**Extracted material:**
☆ ☆ ☆ ☆ ☆ ☆ ☆

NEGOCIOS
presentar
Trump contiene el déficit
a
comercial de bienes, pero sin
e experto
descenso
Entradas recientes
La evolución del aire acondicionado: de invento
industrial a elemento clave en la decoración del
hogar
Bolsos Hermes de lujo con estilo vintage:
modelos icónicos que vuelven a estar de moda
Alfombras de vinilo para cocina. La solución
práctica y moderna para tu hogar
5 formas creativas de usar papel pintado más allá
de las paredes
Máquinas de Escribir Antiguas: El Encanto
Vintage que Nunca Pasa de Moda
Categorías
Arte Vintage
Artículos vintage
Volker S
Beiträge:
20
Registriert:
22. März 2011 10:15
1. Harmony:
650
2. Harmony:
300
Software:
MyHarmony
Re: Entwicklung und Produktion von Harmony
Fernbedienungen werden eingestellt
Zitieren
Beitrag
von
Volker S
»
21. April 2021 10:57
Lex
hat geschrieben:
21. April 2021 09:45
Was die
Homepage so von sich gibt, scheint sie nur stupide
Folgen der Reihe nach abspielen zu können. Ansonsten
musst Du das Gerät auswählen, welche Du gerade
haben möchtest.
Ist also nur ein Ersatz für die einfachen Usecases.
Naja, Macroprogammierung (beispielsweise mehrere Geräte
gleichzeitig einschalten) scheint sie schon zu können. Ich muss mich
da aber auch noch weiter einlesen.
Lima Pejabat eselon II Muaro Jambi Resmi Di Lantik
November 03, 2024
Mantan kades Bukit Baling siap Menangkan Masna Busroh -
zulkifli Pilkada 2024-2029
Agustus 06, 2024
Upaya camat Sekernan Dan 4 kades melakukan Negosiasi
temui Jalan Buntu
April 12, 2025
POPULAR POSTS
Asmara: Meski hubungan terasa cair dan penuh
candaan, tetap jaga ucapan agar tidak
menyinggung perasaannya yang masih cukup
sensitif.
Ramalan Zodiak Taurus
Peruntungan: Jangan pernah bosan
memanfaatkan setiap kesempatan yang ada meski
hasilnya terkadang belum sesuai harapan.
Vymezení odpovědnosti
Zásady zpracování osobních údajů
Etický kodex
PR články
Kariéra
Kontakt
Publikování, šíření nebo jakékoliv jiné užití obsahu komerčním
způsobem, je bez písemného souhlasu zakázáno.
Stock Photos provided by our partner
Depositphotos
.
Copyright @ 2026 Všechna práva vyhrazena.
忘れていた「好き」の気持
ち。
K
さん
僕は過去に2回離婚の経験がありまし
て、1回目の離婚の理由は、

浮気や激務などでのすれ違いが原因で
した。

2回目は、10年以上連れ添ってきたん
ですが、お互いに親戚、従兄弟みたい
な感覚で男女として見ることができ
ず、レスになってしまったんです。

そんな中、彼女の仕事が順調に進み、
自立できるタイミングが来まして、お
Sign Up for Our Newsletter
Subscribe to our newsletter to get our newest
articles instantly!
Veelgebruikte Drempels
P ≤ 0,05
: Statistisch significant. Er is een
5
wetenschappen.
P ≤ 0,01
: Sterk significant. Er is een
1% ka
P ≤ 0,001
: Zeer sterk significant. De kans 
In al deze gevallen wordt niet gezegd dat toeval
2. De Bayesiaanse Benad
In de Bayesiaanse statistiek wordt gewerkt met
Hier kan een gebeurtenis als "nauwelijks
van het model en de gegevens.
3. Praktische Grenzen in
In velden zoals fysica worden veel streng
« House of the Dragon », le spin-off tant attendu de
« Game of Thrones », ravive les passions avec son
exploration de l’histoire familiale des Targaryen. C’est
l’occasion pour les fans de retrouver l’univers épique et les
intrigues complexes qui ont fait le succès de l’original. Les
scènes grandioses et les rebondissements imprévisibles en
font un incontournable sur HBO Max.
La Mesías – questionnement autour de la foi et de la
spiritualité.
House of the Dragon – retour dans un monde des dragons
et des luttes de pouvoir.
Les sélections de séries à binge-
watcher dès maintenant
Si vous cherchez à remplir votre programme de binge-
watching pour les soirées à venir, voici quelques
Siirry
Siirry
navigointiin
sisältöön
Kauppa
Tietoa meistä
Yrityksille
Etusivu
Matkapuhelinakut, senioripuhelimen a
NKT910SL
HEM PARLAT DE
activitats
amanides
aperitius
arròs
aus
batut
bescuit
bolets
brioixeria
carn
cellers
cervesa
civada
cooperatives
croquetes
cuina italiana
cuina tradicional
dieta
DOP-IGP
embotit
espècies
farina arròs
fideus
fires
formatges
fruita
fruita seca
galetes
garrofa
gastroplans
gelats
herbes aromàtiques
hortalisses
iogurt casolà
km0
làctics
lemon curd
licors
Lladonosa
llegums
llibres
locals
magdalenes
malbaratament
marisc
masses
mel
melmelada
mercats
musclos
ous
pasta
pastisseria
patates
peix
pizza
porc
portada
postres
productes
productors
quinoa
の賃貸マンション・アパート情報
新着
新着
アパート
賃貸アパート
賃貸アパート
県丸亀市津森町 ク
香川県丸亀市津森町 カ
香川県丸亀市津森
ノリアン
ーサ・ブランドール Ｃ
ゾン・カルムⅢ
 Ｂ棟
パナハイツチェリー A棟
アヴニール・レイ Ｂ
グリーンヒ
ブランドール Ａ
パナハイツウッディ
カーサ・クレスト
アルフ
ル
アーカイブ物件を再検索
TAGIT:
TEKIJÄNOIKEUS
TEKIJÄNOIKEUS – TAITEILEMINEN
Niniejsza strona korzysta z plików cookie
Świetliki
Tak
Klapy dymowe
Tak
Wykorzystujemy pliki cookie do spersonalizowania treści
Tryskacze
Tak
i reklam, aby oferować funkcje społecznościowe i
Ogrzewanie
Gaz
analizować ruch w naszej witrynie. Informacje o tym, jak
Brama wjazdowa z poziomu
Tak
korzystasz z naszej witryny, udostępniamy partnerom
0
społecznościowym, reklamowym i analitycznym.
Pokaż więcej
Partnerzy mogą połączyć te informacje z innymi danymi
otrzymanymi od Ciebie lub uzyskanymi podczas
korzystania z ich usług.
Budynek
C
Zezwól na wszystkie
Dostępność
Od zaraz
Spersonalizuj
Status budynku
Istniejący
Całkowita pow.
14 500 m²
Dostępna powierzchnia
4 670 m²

☆ ☆ ☆ ☆ ☆ ☆ ☆

**Task to carry out:** Can you repeat the lines starting with the one containing "そんな中、彼女の仕事が順調に進み、" and going on through the one containing "exploration de l’histoire", renaming "Bayesiaanse" to "Bayesische" and leaving everything else unchanged?

**Result:**
そんな中、彼女の仕事が順調に進み、
自立できるタイミングが来まして、お
Sign Up for Our Newsletter
Subscribe to our newsletter to get our newest
articles instantly!
Veelgebruikte Drempels
P ≤ 0,05
: Statistisch significant. Er is een
5
wetenschappen.
P ≤ 0,01
: Sterk significant. Er is een
1% ka
P ≤ 0,001
: Zeer sterk significant. De kans 
In al deze gevallen wordt niet gezegd dat toeval
2. De Bayesische Benad
In de Bayesische statistiek wordt gewerkt met
Hier kan een gebeurtenis als "nauwelijks
van het model en de gegevens.
3. Praktische Grenzen in
In velden zoals fysica worden veel streng
« House of the Dragon », le spin-off tant attendu de
« Game of Thrones », ravive les passions avec son
exploration de l’histoire familiale des Targaryen. C’est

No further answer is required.